Europe & Africa Market Update 2 Oct 2024
Regional bunker benchmarks have gained with Brent values, and prompt LSMGO supply remains tight in Rotterdam.
PHOTO: Oil storage tanks in the Port of Amsterdam, Netherlands. Getty Images
Changes on the day to 09.00 GMT today:
- VLSFO prices up in Durban ($49/mt), Gibraltar ($25/mt) and Rotterdam ($24/mt)
- LSMGO prices up Durban ($67/mt), Rotterdam ($44/mt) and Gibraltar ($34/mt)
- HSFO prices up in Rotterdam ($36/mt) and Gibraltar ($20/mt)
Rotterdam’s LSMGO price has increased sharply in the past day. Prompt supply of the grade is currently tight in Rotterdam and in the wider ARA hub as some suppliers are facing barge loading delays at terminals. Lead times of around seven days are generally recommended for the grade.
Bunker prices across all grades have increased in Gibraltar in the past day. Prompt availability of all grades is good in the port, requiring lead times of 3–5 days for broad coverage from suppliers. Gibraltar’s LSMGO premium over Rotterdam has narrowed by $10/mt to $69/mt now.
In South Africa’s Durban, VLSFO and LSMGO prices have increased in the past day. Prompt supply of the two grades remains tight in Durban. Recommended lead times for LSMGO stretch up to two weeks, while lead times of 7–10 days are advised for VLSFO deliveries, according to a trader.
Brent
The front-month ICE Brent contract has moved $4.87/bbl higher on the day, to trade at $75.17/bbl at 09.00 GMT.
Upward pressure:
Brent’s price surpassed $75/bbl on oil supply disruption fears, following reports that Iran launched over 180 ballistic missiles towards Israel on Tuesday.

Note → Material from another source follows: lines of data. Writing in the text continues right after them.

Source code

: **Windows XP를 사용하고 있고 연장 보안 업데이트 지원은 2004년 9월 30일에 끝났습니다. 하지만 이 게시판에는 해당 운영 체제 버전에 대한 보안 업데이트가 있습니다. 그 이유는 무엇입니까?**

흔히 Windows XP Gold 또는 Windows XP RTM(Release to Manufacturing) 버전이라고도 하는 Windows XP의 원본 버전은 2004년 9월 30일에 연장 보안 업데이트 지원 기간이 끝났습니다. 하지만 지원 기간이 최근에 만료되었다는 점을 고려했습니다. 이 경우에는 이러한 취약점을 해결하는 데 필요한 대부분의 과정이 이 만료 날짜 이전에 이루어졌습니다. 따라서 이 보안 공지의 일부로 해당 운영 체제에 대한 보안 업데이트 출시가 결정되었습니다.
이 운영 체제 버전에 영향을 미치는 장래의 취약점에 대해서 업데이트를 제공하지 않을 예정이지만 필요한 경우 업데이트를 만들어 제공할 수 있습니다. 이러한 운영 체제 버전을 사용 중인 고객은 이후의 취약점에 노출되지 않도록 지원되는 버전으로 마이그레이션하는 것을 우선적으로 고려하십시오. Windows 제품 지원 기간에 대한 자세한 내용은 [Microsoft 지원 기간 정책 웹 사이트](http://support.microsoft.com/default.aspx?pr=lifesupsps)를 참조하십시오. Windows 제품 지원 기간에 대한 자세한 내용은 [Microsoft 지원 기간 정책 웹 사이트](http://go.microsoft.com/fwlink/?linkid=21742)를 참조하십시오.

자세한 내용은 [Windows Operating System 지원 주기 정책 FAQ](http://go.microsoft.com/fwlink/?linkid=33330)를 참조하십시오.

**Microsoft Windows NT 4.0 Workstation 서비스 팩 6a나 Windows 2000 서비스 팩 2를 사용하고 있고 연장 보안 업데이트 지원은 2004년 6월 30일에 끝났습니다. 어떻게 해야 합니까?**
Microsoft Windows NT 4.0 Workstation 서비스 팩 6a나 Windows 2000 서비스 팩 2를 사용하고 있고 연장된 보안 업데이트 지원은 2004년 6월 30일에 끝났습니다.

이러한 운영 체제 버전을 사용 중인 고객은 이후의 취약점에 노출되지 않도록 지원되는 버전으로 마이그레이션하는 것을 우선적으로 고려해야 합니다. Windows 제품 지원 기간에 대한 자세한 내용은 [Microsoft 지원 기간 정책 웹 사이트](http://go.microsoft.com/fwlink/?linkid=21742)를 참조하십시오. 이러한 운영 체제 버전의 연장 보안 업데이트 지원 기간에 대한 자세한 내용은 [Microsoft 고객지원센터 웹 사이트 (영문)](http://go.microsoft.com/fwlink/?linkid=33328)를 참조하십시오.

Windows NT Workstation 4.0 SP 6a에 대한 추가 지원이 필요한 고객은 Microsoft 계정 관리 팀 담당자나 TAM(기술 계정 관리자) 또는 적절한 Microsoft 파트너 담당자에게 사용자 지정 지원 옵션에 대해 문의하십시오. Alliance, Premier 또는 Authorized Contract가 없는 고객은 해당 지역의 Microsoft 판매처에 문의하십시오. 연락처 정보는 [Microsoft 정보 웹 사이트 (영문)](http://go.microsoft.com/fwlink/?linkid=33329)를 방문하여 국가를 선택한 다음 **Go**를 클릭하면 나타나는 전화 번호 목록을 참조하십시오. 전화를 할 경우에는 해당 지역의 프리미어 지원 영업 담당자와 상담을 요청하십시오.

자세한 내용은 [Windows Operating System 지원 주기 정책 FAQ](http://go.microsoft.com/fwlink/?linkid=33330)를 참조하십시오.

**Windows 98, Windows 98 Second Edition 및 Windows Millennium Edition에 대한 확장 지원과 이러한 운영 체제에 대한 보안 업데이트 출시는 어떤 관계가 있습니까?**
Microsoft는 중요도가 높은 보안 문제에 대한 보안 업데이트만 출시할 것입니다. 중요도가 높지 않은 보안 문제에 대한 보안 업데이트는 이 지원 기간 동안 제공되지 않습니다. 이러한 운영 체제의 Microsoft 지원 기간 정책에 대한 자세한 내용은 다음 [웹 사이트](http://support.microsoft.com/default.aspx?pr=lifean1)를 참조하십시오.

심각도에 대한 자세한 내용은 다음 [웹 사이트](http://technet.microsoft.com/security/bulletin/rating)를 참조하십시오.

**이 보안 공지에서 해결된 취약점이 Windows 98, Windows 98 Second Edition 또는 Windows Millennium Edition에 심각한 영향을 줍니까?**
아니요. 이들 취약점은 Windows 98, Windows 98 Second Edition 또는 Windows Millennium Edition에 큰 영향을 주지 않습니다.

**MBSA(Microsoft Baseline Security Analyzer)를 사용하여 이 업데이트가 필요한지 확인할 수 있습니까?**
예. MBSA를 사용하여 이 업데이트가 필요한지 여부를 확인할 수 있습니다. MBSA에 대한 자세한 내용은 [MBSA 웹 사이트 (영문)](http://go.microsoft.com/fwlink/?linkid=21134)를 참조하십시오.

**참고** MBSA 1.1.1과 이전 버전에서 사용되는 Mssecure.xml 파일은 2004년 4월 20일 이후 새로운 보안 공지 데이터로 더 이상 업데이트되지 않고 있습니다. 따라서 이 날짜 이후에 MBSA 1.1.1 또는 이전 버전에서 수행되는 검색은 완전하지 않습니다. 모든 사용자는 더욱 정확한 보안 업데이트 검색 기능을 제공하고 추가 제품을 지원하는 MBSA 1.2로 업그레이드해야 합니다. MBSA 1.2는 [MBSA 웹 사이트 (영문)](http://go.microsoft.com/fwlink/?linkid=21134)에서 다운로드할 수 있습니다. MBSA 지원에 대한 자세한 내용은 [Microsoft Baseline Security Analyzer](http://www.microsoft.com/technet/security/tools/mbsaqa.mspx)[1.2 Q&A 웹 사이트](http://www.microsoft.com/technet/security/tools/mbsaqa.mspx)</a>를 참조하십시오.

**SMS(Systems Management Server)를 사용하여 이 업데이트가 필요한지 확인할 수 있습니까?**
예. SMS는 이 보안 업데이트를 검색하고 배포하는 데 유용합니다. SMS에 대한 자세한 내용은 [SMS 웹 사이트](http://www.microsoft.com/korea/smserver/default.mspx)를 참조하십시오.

In a significant escalation of tensions in the Middle East, the Israel Defense Forces (IDF) confirmed that Tehran is now directly involved in the regional conflict, putting the second-largest OPEC producer’s production capabilities under direct threat.
“Crude oil prices surged higher after Iran launched a missile attack on Israel,” ANZ Bank’s senior commodity strategist Daniel Hynes said.
The attack comes in retaliation to Israel’s military actions in Beirut last week, which killed Hezbollah leader Hassan Nasrallah and other prominent leaders of the Iran-aligned militant group.
Meanwhile, Israel has vowed to strike back against yesterday’s attack, sparking further tensions in the wider Middle Eastern region.
“Attention is now fully on how Israel will respond to this latest attack,” two analysts from ING Bank remarked. “The more Iran gets directly involved in this conflict the greater the risk of oil supply disruptions,” they added.
Downward pressure:
Brent’s price gains were marginally capped by concerns about production hikes from the OPEC+ members.
“The [oil] market was spooked by reports that Saudi Arabia is willing to forge ahead with production hikes in December,” Hynes said.
OPEC+ will hold its Joint Ministerial Monitoring Committee (JMMC) meeting later today. The Saudi Arabia-led coalition, which is expected to gradually start unwinding production cuts from 1 December, “is not expected to recommend any changes to production policy,” VANDA Insights’ founder and analyst Vandana Hari said.
Demand growth concerns coming in from China, the world’s second-largest oil consumer, have also put some downward pressure on Brent.
China’s latest economic stimulus measures may not be enough to sustain economic growth in the country, market analysts said.